ACTIVITY> Please output exactly the part of the records below that opens with the line containing "wrist: (270, 251)" and closes with the line containing "index tip: (158, 203)", both lines included, and nothing else.

EXERCISE DATA section start

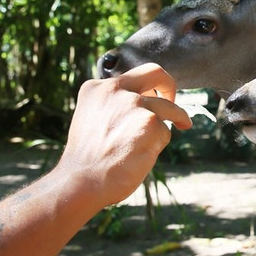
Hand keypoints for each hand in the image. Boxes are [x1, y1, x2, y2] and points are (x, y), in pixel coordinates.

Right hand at [54, 63, 192, 208]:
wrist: (81, 181)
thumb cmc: (88, 159)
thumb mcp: (93, 118)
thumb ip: (115, 106)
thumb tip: (146, 103)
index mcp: (98, 88)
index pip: (134, 76)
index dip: (148, 87)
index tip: (154, 96)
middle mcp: (117, 90)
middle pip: (157, 73)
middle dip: (170, 86)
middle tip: (174, 100)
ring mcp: (135, 105)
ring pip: (168, 109)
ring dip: (169, 124)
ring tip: (160, 140)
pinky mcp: (151, 124)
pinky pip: (166, 133)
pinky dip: (158, 146)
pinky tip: (140, 157)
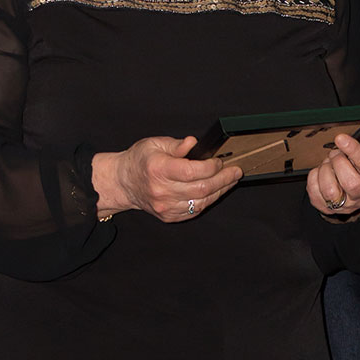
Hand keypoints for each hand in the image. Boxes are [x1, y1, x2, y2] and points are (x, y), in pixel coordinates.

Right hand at [92, 136, 241, 222]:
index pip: (192, 171)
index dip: (211, 167)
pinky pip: (195, 211)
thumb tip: (194, 143)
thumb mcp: (155, 144)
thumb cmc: (139, 161)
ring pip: (201, 202)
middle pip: (201, 189)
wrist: (123, 182)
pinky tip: (215, 191)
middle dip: (224, 179)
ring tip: (230, 181)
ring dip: (220, 191)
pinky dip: (208, 201)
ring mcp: (166, 206)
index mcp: (158, 169)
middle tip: (236, 171)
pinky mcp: (169, 216)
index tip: (220, 161)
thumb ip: (177, 145)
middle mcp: (162, 191)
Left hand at [306, 133, 359, 219]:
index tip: (341, 138)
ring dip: (325, 171)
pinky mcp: (326, 208)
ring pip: (330, 190)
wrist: (354, 196)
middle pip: (350, 182)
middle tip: (335, 154)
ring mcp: (344, 205)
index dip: (353, 150)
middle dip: (338, 163)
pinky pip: (314, 191)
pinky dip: (314, 177)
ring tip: (328, 165)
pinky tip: (321, 174)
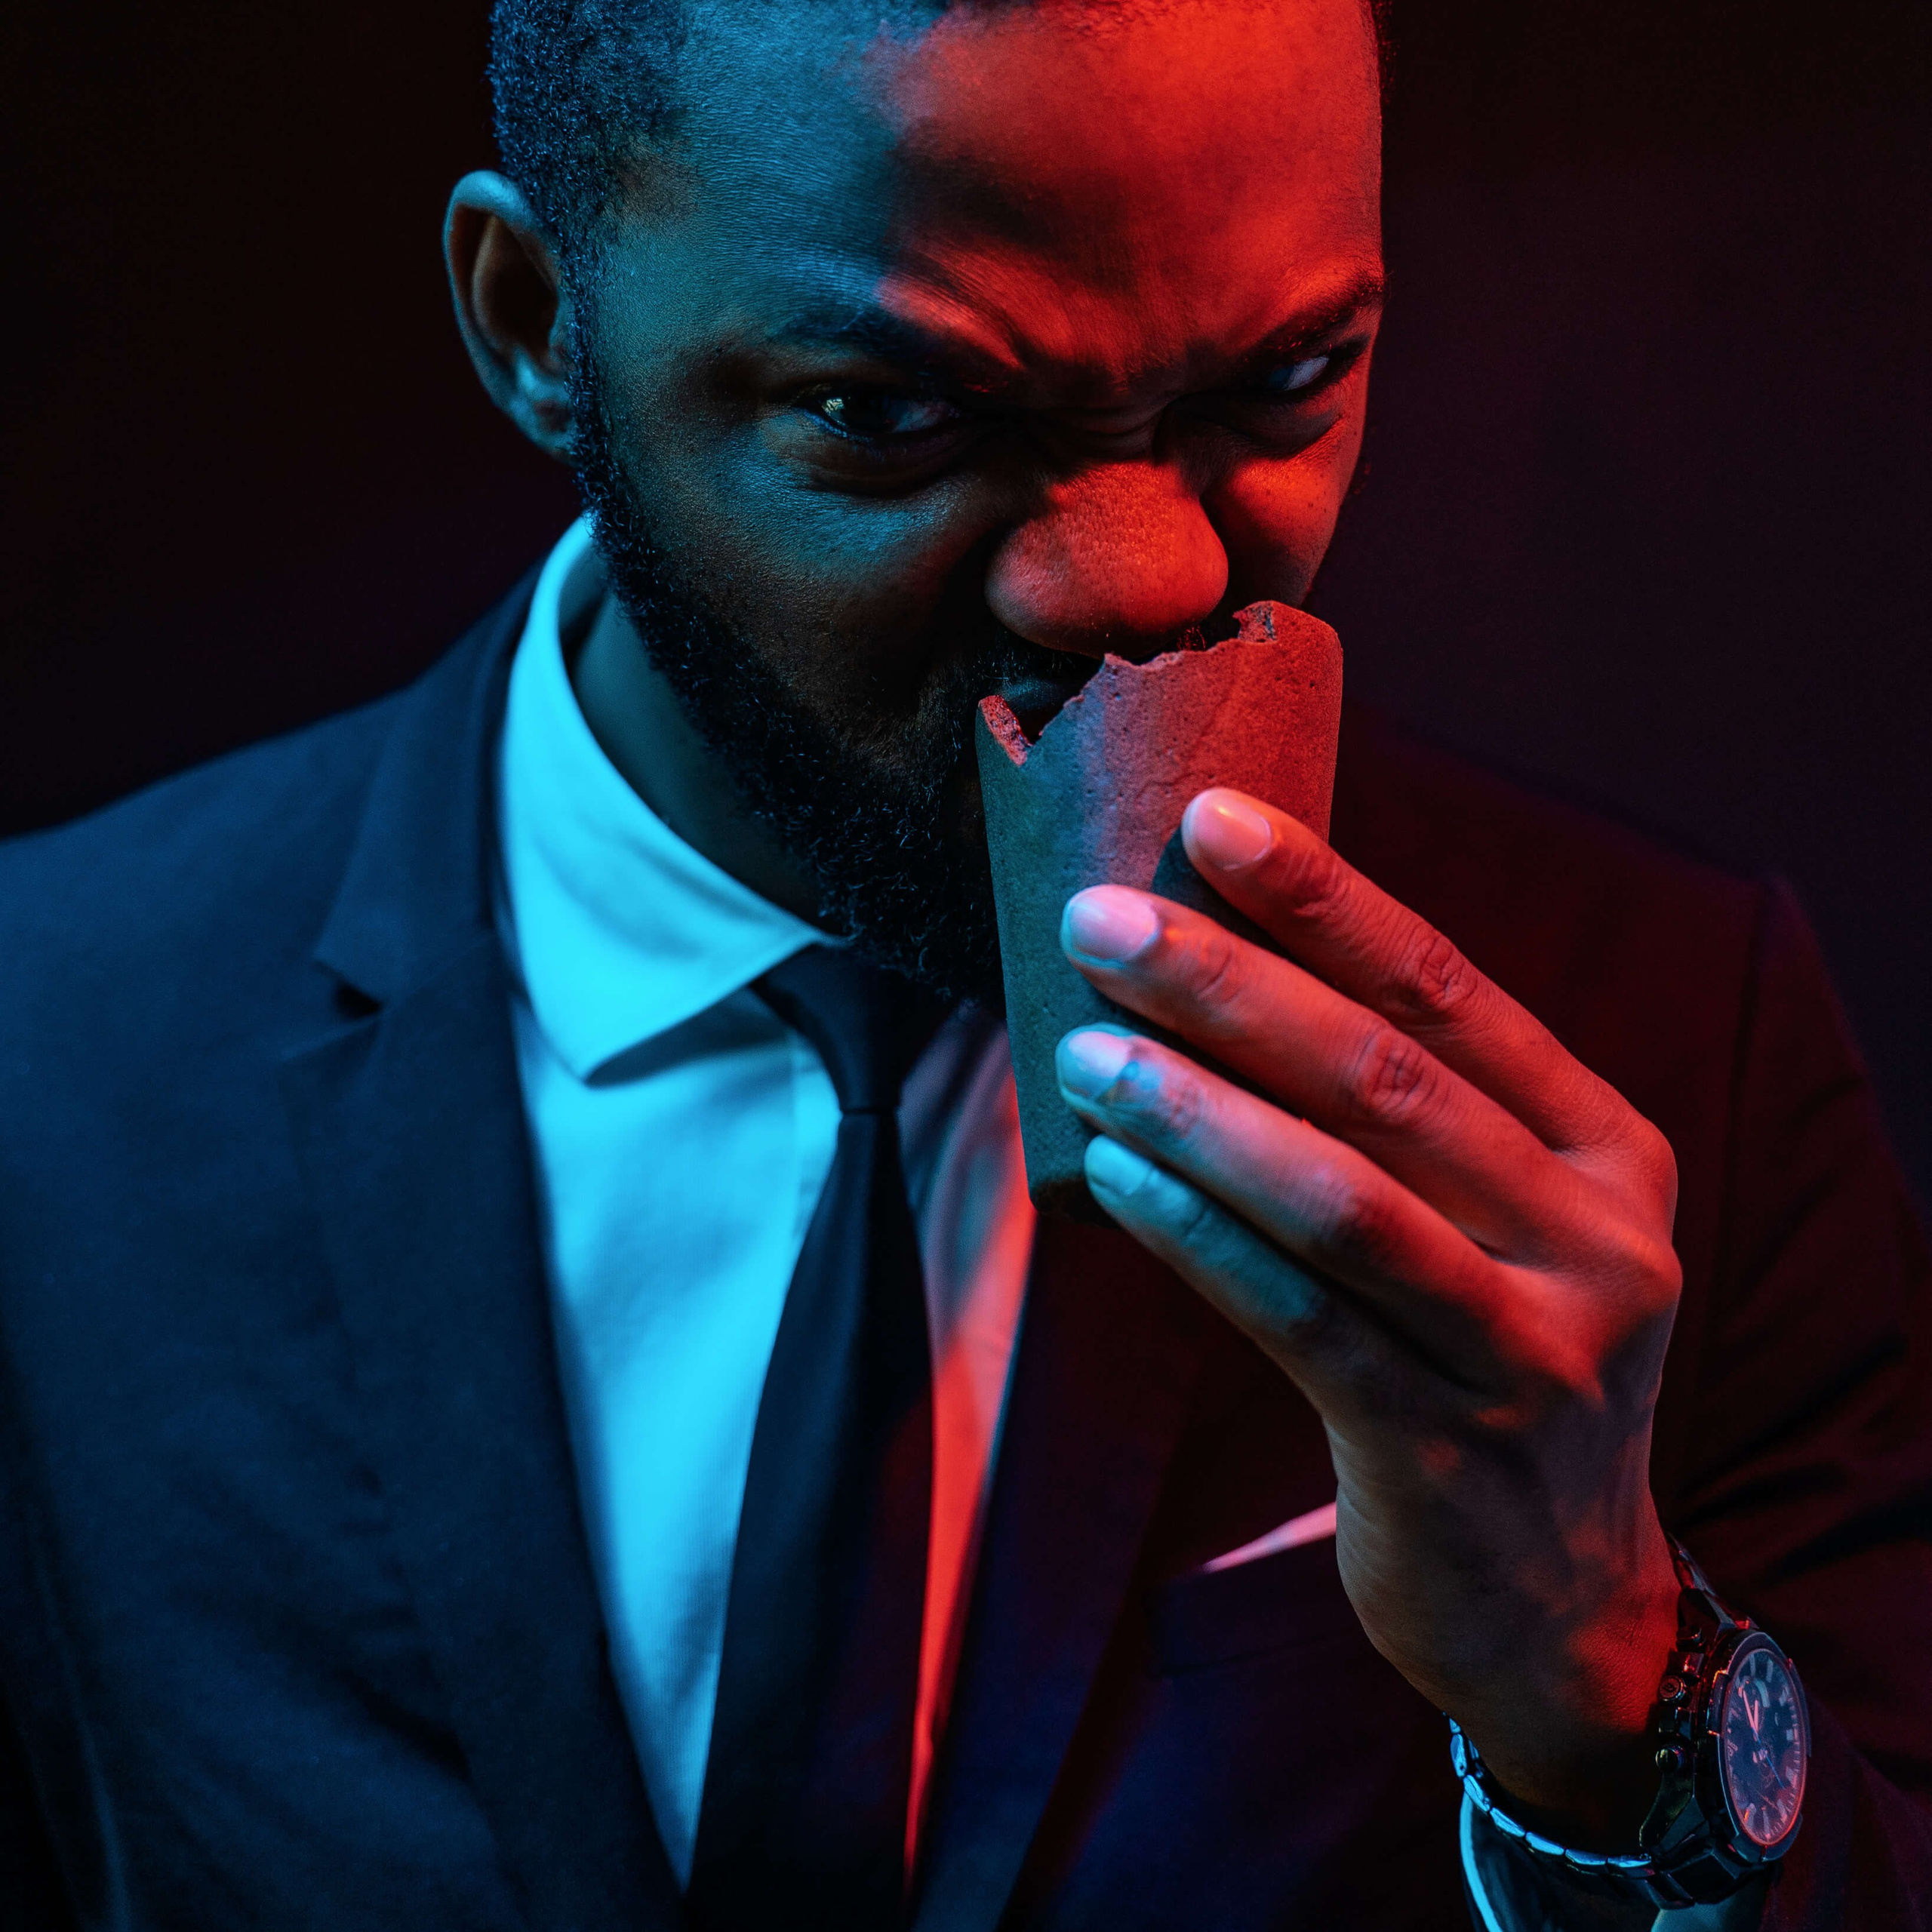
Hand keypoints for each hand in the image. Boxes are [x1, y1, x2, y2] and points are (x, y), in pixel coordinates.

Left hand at [1054, 787, 1683, 1838]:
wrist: (1554, 1598)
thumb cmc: (1483, 1357)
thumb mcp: (1497, 1222)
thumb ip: (1403, 1115)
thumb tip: (1211, 970)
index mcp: (1609, 1148)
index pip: (1451, 989)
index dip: (1325, 900)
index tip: (1211, 821)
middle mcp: (1597, 1237)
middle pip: (1385, 1076)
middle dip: (1229, 985)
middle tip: (1100, 922)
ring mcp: (1536, 1348)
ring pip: (1341, 1192)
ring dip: (1196, 1108)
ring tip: (1082, 1049)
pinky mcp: (1448, 1444)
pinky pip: (1298, 1316)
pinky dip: (1198, 1235)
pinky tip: (1117, 1174)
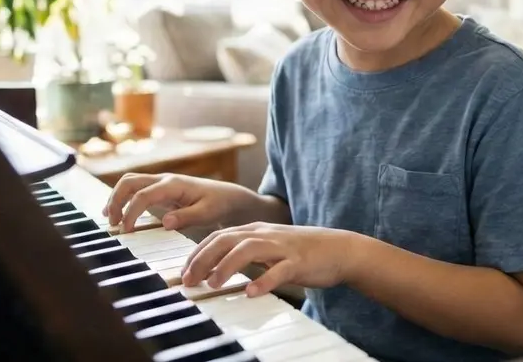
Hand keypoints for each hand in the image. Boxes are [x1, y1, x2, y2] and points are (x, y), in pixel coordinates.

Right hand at [103, 172, 244, 232]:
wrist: (227, 197)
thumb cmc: (218, 204)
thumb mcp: (207, 213)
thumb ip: (186, 217)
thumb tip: (165, 222)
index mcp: (173, 184)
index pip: (143, 195)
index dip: (130, 212)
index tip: (126, 231)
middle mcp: (164, 180)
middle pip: (129, 181)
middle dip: (116, 200)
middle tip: (112, 224)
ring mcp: (160, 183)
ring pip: (129, 183)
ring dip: (116, 198)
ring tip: (110, 220)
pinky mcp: (159, 191)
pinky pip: (135, 190)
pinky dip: (123, 199)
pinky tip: (116, 215)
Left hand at [181, 222, 363, 297]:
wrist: (339, 249)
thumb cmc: (300, 252)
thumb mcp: (268, 248)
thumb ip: (244, 254)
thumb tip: (213, 270)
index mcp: (256, 230)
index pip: (219, 236)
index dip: (197, 253)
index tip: (183, 273)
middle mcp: (265, 235)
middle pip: (227, 240)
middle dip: (204, 259)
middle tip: (188, 280)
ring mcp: (282, 247)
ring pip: (249, 250)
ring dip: (227, 266)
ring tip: (213, 284)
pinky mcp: (298, 261)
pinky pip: (279, 271)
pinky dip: (264, 281)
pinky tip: (251, 292)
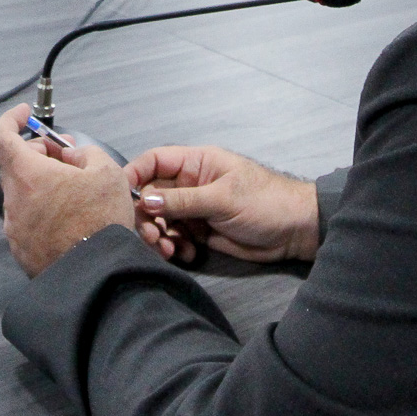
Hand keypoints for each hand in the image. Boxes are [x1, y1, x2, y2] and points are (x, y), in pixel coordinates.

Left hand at [0, 104, 139, 276]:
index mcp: (27, 175)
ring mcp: (14, 228)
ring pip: (22, 194)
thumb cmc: (101, 220)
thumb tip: (71, 156)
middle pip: (15, 166)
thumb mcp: (107, 171)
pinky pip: (28, 220)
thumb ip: (85, 154)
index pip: (1, 137)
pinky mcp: (21, 251)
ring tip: (73, 190)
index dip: (10, 120)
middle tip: (65, 156)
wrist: (97, 274)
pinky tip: (69, 218)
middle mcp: (13, 200)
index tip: (25, 114)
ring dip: (41, 184)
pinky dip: (42, 210)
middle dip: (37, 153)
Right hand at [126, 145, 319, 264]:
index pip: (154, 161)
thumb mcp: (223, 198)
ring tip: (170, 251)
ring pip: (160, 220)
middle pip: (150, 195)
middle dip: (146, 217)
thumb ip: (183, 200)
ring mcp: (193, 209)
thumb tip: (145, 201)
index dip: (134, 175)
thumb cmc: (264, 202)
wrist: (295, 232)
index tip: (120, 197)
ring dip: (159, 236)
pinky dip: (175, 247)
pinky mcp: (199, 231)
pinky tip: (186, 254)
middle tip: (153, 237)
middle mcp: (189, 184)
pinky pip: (175, 238)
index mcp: (195, 164)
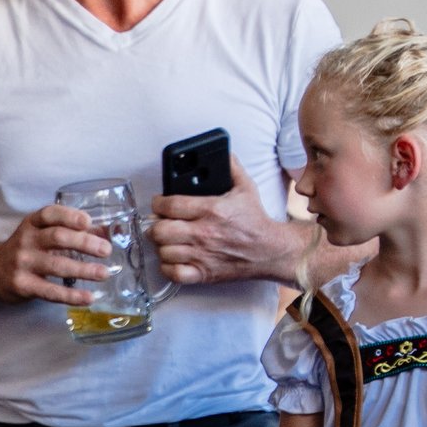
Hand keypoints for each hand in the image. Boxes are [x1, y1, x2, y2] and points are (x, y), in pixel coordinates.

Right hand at [0, 200, 111, 305]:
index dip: (70, 216)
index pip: (50, 214)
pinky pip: (51, 292)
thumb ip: (72, 231)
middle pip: (58, 237)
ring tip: (104, 273)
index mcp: (32, 223)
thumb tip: (107, 232)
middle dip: (85, 243)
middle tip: (106, 250)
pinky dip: (72, 296)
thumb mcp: (41, 234)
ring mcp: (23, 263)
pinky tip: (89, 297)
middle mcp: (26, 240)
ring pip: (57, 265)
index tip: (88, 222)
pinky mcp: (23, 285)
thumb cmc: (25, 250)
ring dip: (84, 270)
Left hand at [148, 154, 283, 288]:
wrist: (270, 251)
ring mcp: (202, 255)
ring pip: (163, 251)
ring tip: (168, 240)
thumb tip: (223, 153)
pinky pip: (173, 273)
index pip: (170, 205)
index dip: (158, 203)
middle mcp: (203, 233)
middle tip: (160, 222)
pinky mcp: (204, 273)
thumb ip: (231, 168)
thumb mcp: (245, 188)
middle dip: (155, 225)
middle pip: (159, 230)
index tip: (158, 203)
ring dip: (162, 245)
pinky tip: (174, 258)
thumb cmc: (256, 221)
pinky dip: (168, 267)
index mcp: (211, 210)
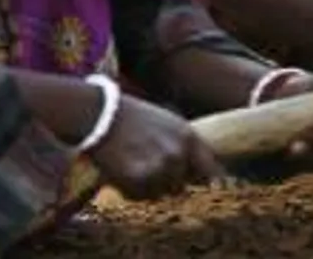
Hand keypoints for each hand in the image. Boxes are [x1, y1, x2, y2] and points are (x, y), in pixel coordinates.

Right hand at [89, 94, 226, 199]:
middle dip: (168, 182)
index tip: (198, 186)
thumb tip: (207, 175)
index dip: (203, 180)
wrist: (102, 115)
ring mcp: (159, 167)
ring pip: (160, 194)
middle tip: (148, 167)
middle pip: (181, 186)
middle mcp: (178, 154)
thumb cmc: (135, 118)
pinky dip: (131, 190)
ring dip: (149, 187)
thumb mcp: (170, 123)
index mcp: (189, 137)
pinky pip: (140, 196)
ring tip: (134, 166)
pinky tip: (122, 171)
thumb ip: (188, 146)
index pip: (209, 170)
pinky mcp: (138, 178)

EXERCISE DATA section end

SOLUTION FOR THIS EXERCISE>
wrist: (270, 251)
ring mcp: (202, 255)
ring pip: (163, 251)
ring tip: (168, 240)
thumb tip: (223, 153)
pinky pip: (173, 273)
index pip: (170, 205)
index dip: (158, 203)
middle mcp: (203, 233)
middle tip: (160, 222)
pinky mcp: (204, 273)
thumb ip: (231, 168)
thumb mcp: (245, 188)
middle dip: (155, 225)
middle pip: (159, 230)
index tip: (158, 203)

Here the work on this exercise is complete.